• [ABOUT THIS EXERCISE]:
Every line in the entries that holds the word "트래픽을" counts toward the answer, which should be a single number.

-------- MATERIAL SHOWN --------

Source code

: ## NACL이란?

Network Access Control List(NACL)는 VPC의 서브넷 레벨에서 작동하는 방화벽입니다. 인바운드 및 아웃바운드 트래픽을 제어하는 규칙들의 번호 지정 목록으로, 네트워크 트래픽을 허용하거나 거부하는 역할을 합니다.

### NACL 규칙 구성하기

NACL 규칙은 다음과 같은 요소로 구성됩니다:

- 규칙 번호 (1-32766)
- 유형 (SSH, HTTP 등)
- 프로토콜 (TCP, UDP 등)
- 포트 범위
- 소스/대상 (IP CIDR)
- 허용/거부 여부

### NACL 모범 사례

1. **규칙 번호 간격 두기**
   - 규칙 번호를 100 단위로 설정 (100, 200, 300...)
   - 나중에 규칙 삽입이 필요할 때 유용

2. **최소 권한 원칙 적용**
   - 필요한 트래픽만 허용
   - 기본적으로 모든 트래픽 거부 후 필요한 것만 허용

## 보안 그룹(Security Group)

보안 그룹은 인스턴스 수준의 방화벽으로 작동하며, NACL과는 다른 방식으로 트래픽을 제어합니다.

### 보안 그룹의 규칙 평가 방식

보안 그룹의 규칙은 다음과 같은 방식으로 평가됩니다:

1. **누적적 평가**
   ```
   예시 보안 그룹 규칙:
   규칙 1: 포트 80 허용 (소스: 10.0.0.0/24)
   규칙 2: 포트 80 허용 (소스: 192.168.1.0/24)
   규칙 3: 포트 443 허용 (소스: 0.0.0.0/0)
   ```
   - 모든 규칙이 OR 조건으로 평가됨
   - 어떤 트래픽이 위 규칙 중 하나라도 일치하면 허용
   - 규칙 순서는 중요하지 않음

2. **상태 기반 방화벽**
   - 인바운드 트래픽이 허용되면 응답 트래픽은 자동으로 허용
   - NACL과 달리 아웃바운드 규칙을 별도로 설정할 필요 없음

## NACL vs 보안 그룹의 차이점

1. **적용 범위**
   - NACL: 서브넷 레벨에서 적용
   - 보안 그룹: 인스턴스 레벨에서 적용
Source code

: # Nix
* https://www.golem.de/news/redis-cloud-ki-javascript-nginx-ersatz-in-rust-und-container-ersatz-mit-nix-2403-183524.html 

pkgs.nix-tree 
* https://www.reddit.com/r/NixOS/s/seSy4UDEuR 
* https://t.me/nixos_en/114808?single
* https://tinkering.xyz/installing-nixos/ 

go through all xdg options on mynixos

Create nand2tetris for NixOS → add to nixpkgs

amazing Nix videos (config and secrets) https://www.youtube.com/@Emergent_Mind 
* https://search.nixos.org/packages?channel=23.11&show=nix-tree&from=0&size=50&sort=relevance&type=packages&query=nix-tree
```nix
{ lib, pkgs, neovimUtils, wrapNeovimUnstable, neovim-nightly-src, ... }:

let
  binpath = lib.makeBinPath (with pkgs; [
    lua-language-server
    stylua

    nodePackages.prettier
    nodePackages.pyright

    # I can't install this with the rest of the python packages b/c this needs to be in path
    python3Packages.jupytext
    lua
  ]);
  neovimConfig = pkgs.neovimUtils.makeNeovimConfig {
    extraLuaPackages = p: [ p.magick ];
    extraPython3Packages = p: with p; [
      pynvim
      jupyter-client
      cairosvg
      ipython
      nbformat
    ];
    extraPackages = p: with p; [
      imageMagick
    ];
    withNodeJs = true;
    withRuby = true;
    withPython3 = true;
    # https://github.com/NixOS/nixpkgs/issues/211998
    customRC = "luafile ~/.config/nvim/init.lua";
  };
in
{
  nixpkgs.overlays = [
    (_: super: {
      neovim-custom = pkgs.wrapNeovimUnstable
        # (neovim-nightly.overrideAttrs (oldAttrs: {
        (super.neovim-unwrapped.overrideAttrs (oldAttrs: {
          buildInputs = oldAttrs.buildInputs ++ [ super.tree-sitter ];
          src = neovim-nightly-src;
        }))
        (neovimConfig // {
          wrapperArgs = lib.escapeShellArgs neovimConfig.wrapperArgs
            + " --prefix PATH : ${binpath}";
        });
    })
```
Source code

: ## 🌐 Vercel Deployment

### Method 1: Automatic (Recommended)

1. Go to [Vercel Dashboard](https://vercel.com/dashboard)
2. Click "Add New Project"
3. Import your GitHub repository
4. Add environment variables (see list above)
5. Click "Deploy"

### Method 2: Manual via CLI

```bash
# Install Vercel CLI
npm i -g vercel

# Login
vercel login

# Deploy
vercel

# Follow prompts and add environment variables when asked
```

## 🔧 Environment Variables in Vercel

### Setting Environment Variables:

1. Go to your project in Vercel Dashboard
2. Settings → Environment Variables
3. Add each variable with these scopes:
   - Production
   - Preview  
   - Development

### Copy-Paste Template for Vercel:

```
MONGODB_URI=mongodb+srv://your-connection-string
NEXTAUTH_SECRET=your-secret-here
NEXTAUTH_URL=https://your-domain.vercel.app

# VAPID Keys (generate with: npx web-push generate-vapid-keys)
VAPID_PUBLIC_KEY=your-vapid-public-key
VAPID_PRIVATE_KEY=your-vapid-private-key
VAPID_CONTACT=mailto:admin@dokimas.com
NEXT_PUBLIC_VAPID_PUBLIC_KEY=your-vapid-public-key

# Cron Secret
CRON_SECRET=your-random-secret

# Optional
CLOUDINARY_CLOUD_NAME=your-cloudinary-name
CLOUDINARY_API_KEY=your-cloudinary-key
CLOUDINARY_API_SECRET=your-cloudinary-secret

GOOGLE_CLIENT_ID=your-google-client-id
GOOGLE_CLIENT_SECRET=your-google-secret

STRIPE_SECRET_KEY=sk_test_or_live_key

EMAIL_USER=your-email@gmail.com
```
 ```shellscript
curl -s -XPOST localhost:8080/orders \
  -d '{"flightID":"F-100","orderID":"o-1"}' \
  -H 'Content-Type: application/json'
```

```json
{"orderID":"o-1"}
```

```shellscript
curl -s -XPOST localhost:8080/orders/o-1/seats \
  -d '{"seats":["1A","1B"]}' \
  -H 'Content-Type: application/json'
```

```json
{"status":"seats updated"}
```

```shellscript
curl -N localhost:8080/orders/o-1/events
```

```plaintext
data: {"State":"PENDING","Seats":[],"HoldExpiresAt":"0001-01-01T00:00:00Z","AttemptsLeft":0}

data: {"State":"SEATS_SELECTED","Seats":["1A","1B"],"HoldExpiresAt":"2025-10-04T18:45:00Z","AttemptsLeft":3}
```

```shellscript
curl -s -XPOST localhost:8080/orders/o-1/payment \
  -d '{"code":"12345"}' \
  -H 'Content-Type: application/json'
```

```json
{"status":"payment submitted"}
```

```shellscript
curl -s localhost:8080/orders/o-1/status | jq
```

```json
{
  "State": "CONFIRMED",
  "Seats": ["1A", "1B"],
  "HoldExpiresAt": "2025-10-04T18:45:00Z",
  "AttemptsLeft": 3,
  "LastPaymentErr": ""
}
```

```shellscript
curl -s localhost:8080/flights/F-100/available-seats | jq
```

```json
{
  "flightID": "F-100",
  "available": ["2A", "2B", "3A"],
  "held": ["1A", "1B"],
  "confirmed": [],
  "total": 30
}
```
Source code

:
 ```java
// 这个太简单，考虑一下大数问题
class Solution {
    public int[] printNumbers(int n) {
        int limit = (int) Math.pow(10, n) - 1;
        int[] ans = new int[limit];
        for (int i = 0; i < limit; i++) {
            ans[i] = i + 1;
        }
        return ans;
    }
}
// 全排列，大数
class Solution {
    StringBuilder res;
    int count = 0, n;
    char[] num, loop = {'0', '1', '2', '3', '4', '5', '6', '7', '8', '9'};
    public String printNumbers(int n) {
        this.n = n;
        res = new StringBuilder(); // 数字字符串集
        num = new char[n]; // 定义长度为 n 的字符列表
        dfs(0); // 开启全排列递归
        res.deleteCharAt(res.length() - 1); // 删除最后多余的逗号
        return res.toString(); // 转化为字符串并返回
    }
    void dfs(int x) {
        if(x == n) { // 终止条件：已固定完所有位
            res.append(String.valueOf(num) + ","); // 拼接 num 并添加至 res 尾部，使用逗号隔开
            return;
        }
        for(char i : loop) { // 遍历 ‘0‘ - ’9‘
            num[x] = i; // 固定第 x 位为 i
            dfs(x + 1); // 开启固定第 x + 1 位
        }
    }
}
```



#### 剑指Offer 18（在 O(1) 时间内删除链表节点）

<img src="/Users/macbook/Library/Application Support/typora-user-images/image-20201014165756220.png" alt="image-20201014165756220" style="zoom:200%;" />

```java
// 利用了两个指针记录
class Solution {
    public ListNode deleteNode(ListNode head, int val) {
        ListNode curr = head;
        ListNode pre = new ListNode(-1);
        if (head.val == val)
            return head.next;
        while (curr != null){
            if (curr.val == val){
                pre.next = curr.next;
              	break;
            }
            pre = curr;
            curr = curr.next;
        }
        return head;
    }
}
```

--------

• [ANSWER TO THIS EXERCISE]:
2